◆ Required work ◆
List each line of the records below that contains the word "pixels". Case counts.

____ Entries supplied

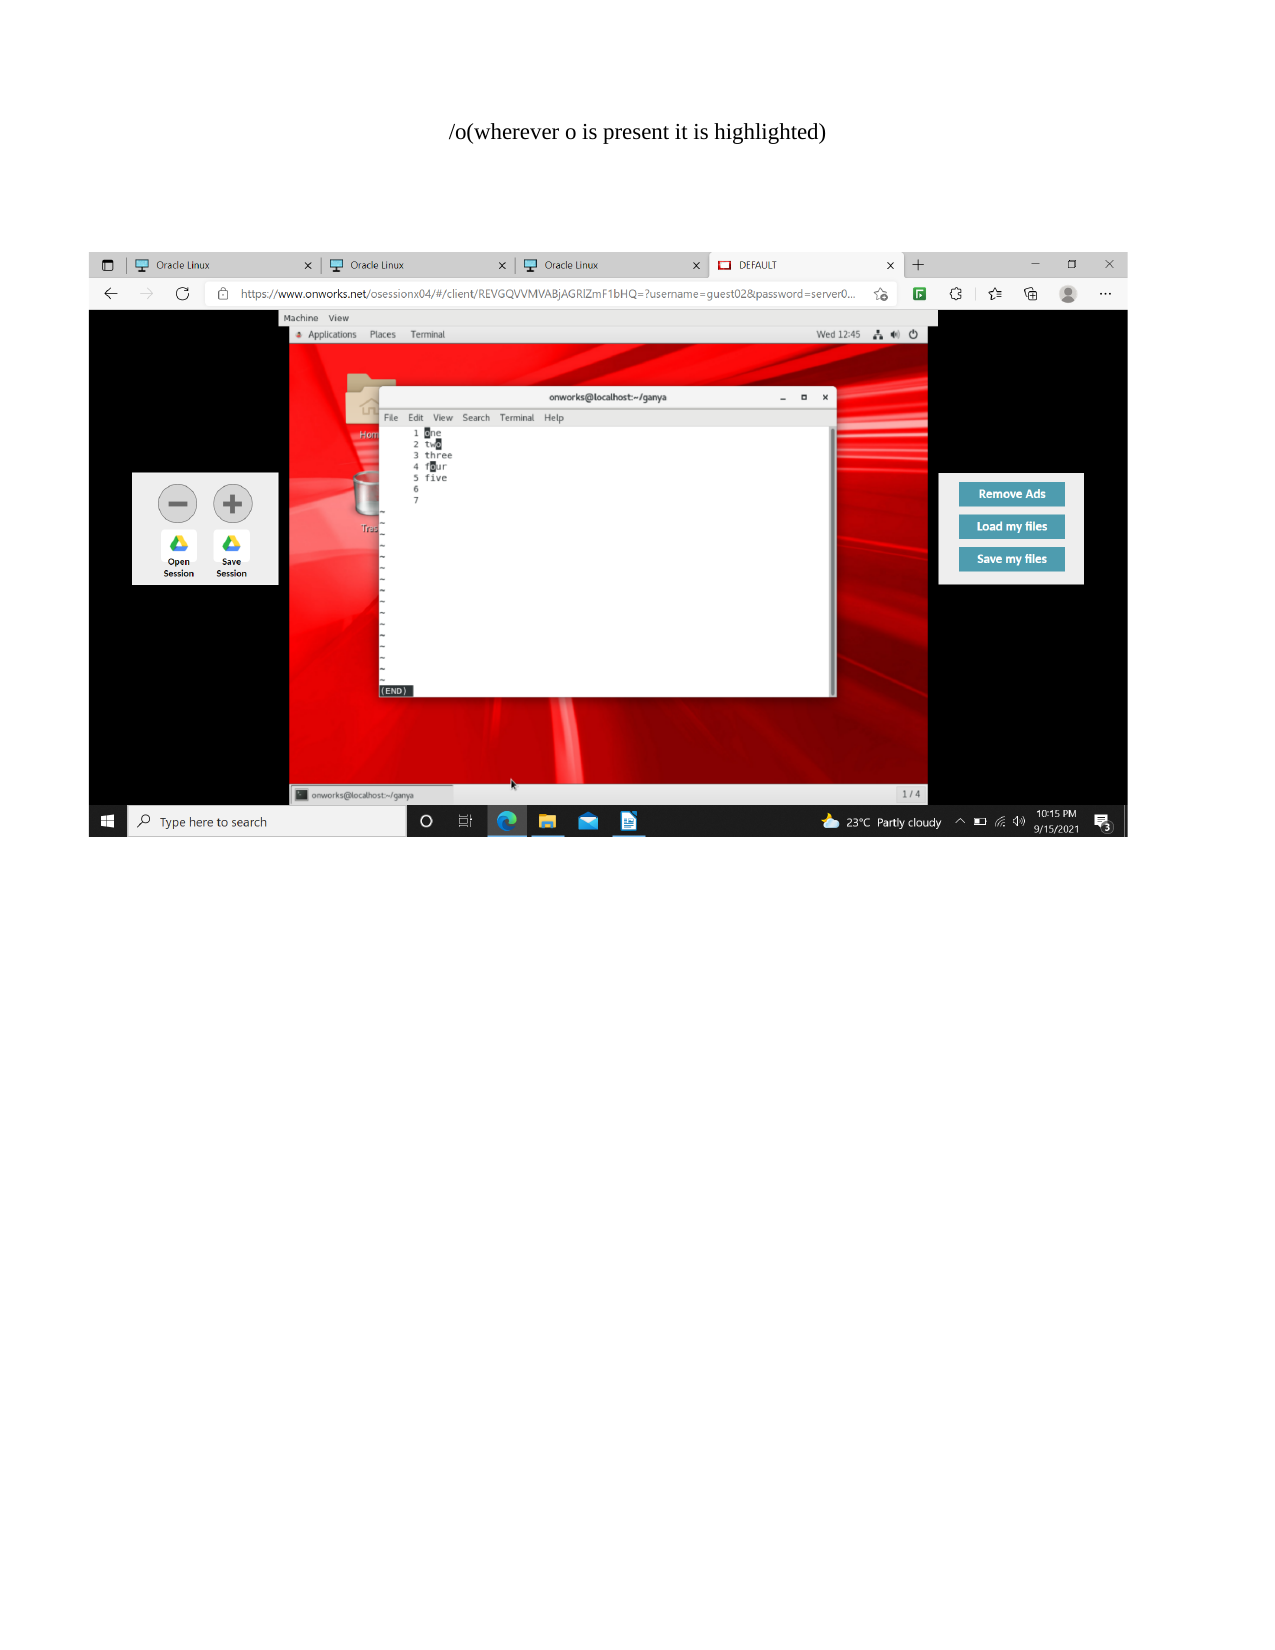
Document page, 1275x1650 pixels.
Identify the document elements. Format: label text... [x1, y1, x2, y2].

________
____ Entries supplied

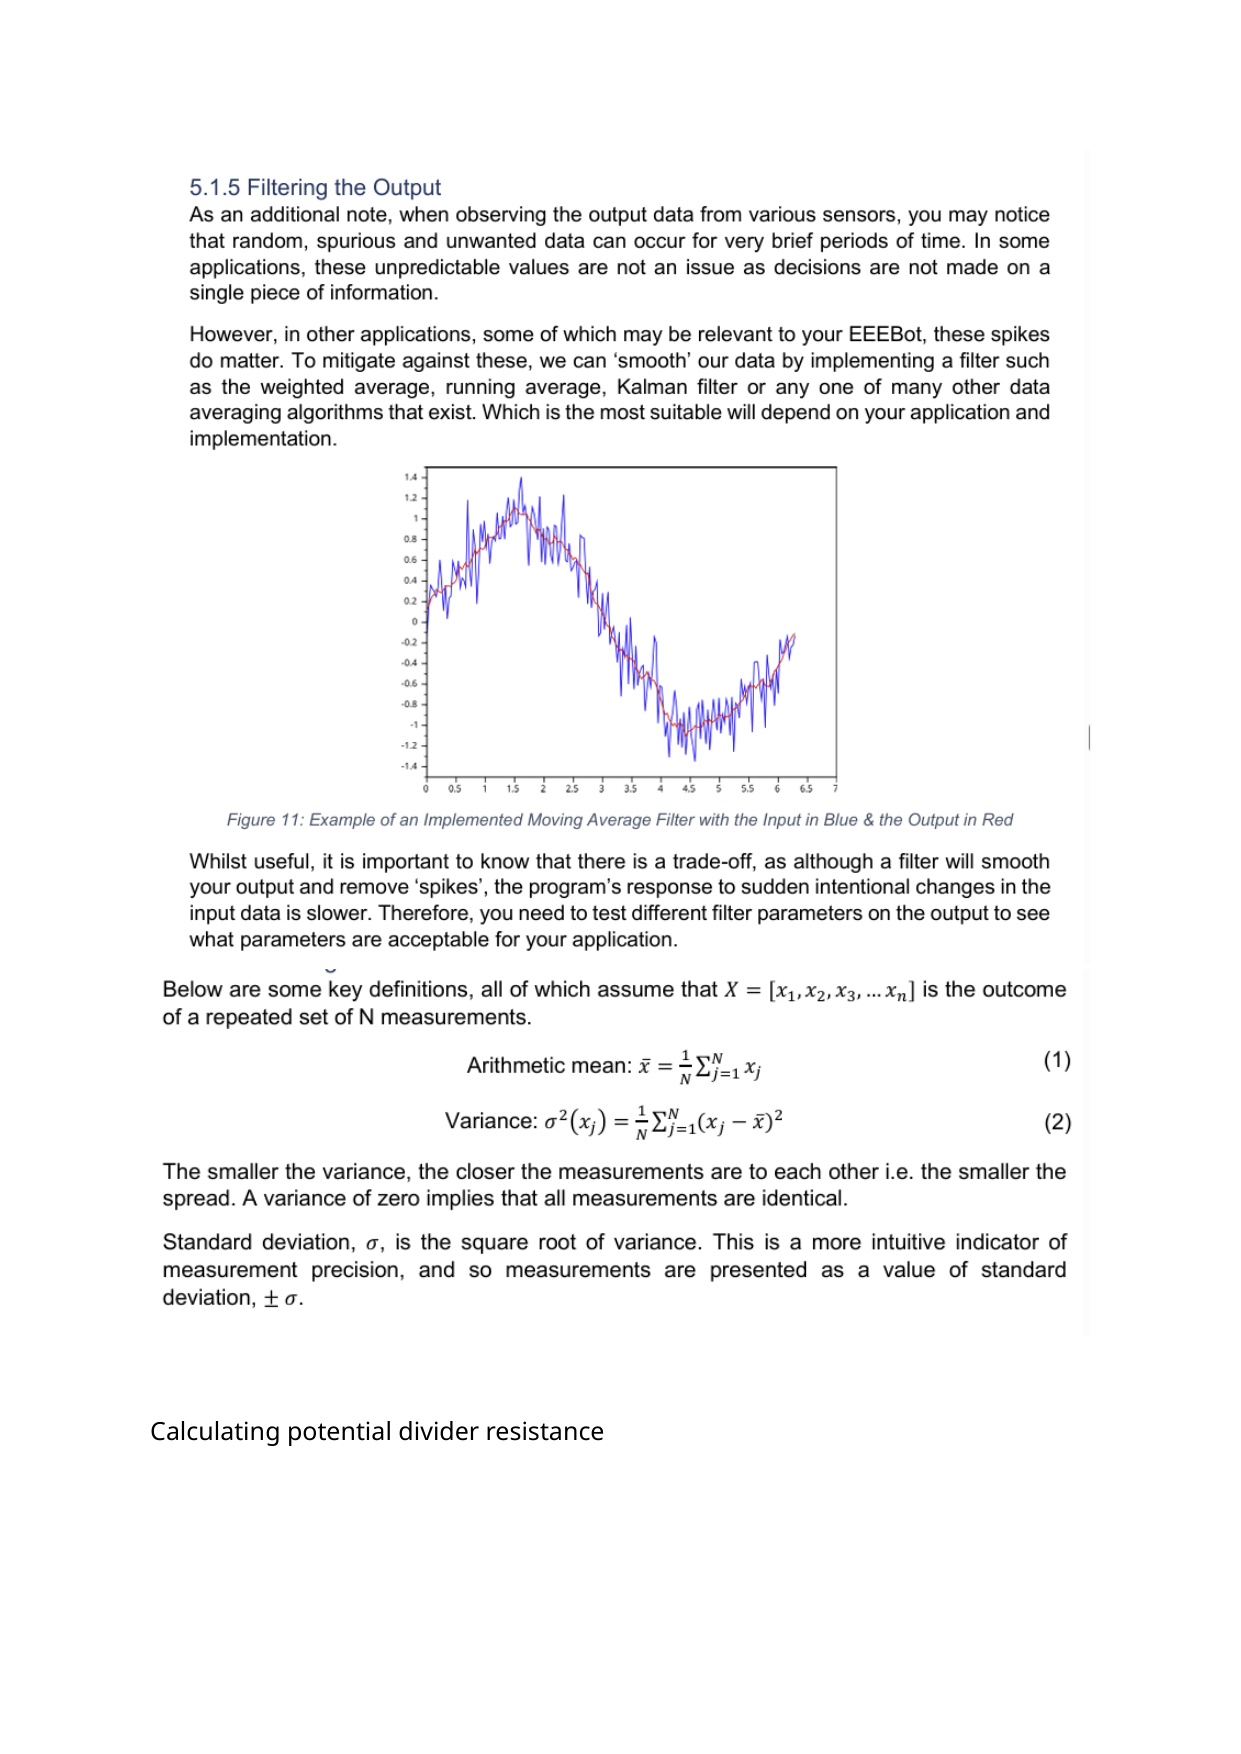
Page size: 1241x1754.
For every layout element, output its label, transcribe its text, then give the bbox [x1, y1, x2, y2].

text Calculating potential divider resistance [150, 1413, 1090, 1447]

________
____ Entries supplied

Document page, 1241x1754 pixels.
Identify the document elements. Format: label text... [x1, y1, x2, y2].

________

◆ Response to the exercise ◆
Document page, 1275x1650 pixels.
Document page, 1241x1754 pixels.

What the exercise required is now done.